第一章「昔、そこに天主堂の廃墟があった」
長崎にも原爆は投下され、甚大な被害を受けたが、広島にある「原爆ドーム」のように、原爆投下の象徴の面影はない。代わりに象徴として残っているのは、ちょうど「グラウンド・ゼロ」の所にあるところに「平和公園」「長崎の鐘」「平和祈念像」「平和の泉」が存在する。その近くには「天主堂」が存在しており。その「天主堂」の廃墟は原爆の象徴として残すことはなかった。
第二章「弾圧を耐え抜いた浦上の丘」
そもそも「天主堂」とは何かというと、簡単に言えばカトリックの教会のことを指しており、観光名所として知られている。建てられた土地にはかつて「隠れキリシタン」の巣窟として江戸時代に「異教禁制」により何度も摘発されたことで知られている。この天主堂を建てられたのも「浦上四番崩れ」という弾圧を振り切りつくられた。
第三章「原爆投下―浦上への道」
そもそもなぜ長崎に原爆が投下されたのか、というとある「偶発」によるものであった。本来は当時軍需工業都市として盛んであった小倉をターゲットにしていたが、その前の爆撃による火災から出た煙でターゲットが見えなくなり、やむなく投下中止となった。
そしてもう一つの目標としてあった長崎に投下したということにある。
もしも先に「爆撃」が無く、軍事工場に火災が起こっていなければ、長崎ではなく、小倉に惨劇が起こっていた。しかし、原爆を小倉に投下することを計画していたのなら、なぜ「小倉に爆撃」をしたのか、残念ながら本章では読みとれなかった。
第四章「浦上の聖者と米国の影」
原爆が落とされ、天主堂が廃墟になっても、そのカトリックの心は滅びなかった。

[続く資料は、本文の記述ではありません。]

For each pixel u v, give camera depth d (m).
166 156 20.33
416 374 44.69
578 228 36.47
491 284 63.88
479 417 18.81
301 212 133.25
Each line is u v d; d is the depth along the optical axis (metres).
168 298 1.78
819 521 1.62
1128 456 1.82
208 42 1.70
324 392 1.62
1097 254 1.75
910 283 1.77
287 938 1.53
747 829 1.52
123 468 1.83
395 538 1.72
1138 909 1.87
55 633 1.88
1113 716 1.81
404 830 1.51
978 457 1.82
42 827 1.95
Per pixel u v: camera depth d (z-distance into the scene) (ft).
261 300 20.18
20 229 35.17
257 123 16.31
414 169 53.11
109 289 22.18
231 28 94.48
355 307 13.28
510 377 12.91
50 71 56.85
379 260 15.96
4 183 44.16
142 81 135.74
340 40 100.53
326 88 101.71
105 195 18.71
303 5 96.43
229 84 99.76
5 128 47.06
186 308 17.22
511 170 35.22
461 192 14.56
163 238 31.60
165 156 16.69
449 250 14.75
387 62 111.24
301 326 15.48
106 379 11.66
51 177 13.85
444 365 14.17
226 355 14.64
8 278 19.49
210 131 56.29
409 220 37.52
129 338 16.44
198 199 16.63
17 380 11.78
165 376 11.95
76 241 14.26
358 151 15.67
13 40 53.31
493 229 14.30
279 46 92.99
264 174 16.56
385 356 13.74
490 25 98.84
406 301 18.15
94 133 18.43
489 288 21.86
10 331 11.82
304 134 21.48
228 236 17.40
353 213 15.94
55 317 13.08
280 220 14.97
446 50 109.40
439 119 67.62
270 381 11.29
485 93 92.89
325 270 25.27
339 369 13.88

むしろ「浦上の聖者」によってその心を呼び起こした。
そしてその聖者は「長崎の鐘」という本でこの惨劇を語り継がせようとした。しかしそこのGHQの影により立ち消えとなってしまった。
第五章「仕組まれた連携」
戦後天主堂の再建活動とそしてその廃墟の保存活動が同時並行の形で始まった。本章では当時の長崎市長の奔走録を記している。
第六章「二十世紀の十字架」
その奔走の中でアメリカに渡る機会があったのだが、そのことにより廃墟保存に対する心変わりが生まれた。その保存に対して消極的になり、そして次章にわたる撤去へとつながっていった。
第七章「傷跡は消し去れ」
傷跡を消し去った背景は前章・前々章にもあるのだが、それだけではない。天主堂の司教も戦前から建てられた土地は第二章にて述べられたような事情から別の場所に建てることを拒んだ。
第八章「アメリカ」
その第六章にある「心変わり」が起こった理由、それはアメリカの史料の中に隠れているのかを調査している。
第九章「USIA」
アメリカに渡ったものの史料は見つからなかった。今度は「USIA(United States Information Agency:アメリカ情報庁)」からの史料を探しに奔走した。
第十章「天主堂廃墟を取り払いしものは」
広島と長崎の差、原爆に対するスタンス、そしてアメリカの思惑、原爆投下で壊滅的な被害を受けた2つの都市の隔たり、本章ではその複雑な「差異」について分析をしている。
原爆が投下されてちょうど67年、原爆投下、そして戦争による悲劇を語り継がなければならない。もう語り継げる人は少なくなっているのだから。
その一方で長崎の原爆についてなぜ天主堂を保存しなかったのか、その真実を知る必要がある。その背景にはアメリカと日本の不思議な関係が横たわっている、本書を通すと、そう見えているのかもしれない。